I like Biblical novels. So much so that I wrote one*, and so much so that after reading about ten/twenty, I still read more. This one, The Tongues of Men or Angels by Jonathan Trigell (writer of Boy A, which I’ve heard of but know nothing about), tells the story of the apostles – the first generation of devotees to the crist**. These are the disciples who go on to travel the Mediterranean post the crucifixion in order to spread the world, and the self-proclaimed visionary and founder of the vein of Christianity than would balloon to become Catholicism – Paul who once was Saul.
The novel jumps about in time, telling the childhood of the disciples, their lives before being plucked from obscurity by Jesus, some of their time with him, the splitting factions of their movement, The Way, in the years that followed their leader’s death, as well as their successess and failures on the international stage. Action moves from south of Jerusalem, up along the Levant coast, through Greece and ultimately climaxes in Rome, the city where both Peter (the Rock on which the church was built) and Paul are historically believed to have been martyred. There is a lot of travel, a lot of great city and landscape descriptions, and the acknowledgements at the novel’s end clarify that a lot of this came from life, as Trigell travelled through many of the places his characters visit.***
With all of these foreign locales, the novel discusses communication a lot. Language and cultural barriers, and particularly the cultural assimilation of all manner of other religions into the burgeoning Pauline Christianity. For the original apostles of Jesus, those who knew him as a man, his message and his words were a continuation and expansion of a somewhat humanistic Judaism. For Paul, who only ever knew the crist in visions he had of a man already dead, Jesus is God, is eternal, he transforms bread and wine into his blood, he was born of a virgin, was not of this earth, floated into the heavens after his resurrection and has changed numerous ideas and tenets of his preaching because the afterlife, well, it’s a bit different to life on earth.

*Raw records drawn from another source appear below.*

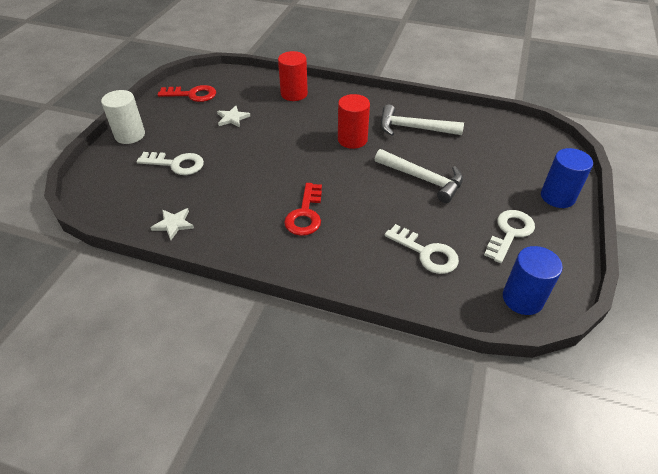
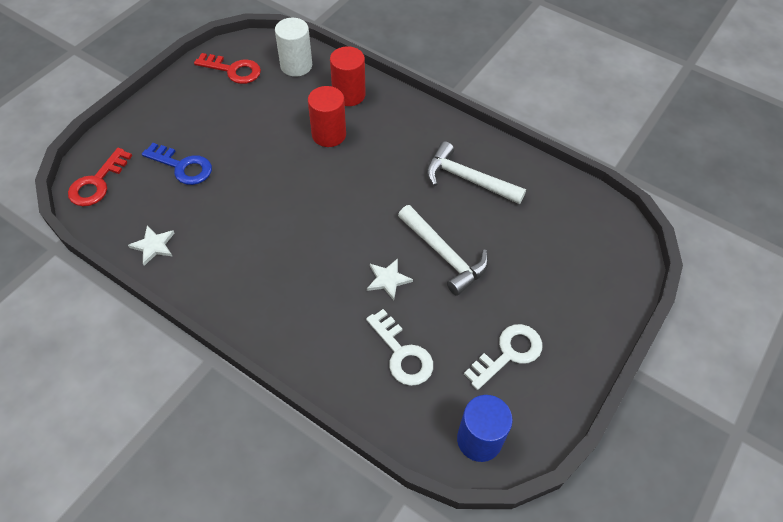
camera: 15 degrees right, 10 degrees up
(130, 135) = (147, 114): white cylinder -> white cylinder (296, 66)
(176, 164) = (182, 167): white key -> blue key
(232, 118) = (265, 115): white star -> white star (388, 279)
(305, 214) = (293, 269): red key -> red key (97, 183)
(352, 139) = (388, 179): red cylinder -> red cylinder (329, 134)
(557, 197) = (591, 320): blue cylinder -> none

The plot revolves around Paul spreading this far more mystical and supernatural version of Jesus and its increasing conflict with the more nuanced but LESS FUN preaching of the men who once knew him – Peter and James the Lesser, the younger brother of Jesus. Here, James is the beloved disciple of the Gospels, here there are intimations of an eroticised, homosexual, incestuous bond between the Messiah and his brother. Here there are gladiatorial battles, there are executions, there is remorseless evil, there is corrupting faith, there is anger and hatred and vitriol between people declaiming, in rival styles, the ultimate importance of love.
The Tongues of Men and Angels is full of irony, I suppose, with the obligatory reinterpretations of famous Bible scenes, but the absolutely fresh ideas that novels like this need in order to be entertaining to the contemporary, non-Christian reader. The crucifixion – in fact, all the violence throughout – is excellently done, it is cruel and harsh and made even empathetically dead me shudder in fear. There is a gorgeous retelling of the ‘Let him without sin cast the first stone’ story, which is the last glimpse the reader gets of Jesus. By this point (as the novel is non-linear), we have already heard the lies spread about him, felt the torture tear his body apart, read the exuberance and borderline madness created within those who felt him to be important. By this point the crist’s life has already been imagined and reimagined by numerous characters, as well as the narratorial voice****, and it is fitting that at the character’s close he is seen as what most contemporary Western voices (including my own) tend to write him as, if they write of him sympathetically:
A good man, eloquent, kind, and balanced. The same as the Jesus in my novel of John the Baptist, but published.
I enjoyed this. But mine has more sex in.
* It’s unpublished, but it’s really good. I mean, genuinely, it’s really good. Here’s a link to a very early passage from it, back when I was a humble creative writing student: http://www.gold.ac.uk/goldfish/novel/scott-manley-hadley/
** I still want to spell Christ as Paul Kingsnorth does in The Wake. (Review here.)
*** I mean, obviously, these descriptions aren’t wholly “taken from life”. I’ve never been to Jerusalem, but I have visited Athens, Rome and (though it doesn’t appear in the novel but was thriving at the same kind of time) Carthage, it is possible to get a sense of these ancient metropolis’ feel. There are buildings (the Roman Forum, the Acropolis) that still partially stand, that evidence the size and scope and complexity of these long-gone civilisations. It is, again, why I enjoyed The Wake‘s idea of a collapsed, historic, society so much – the fact that I have seen Pompeii, I have seen Carthage, I have seen ruins on Greek islands, i have witnessed first-hand the evidence of societal collapse that will one day befall us. I’d love to live through horrible, destructive times. It’s one of the reasons why I’m pro environmental change – I think it will bring on revolution/excitement. I just hope it happens before I’m too old to survive more than a few weeks.
**** Which is, actually, gently inconsistent and would be my one criticism of the text. A few casual “fuck”s and implications of a historical distance, but an unspecified one, jarred a little. But that’s minor, I suppose. Characterisation and description are more important, right, and Trigell gets both of those pat.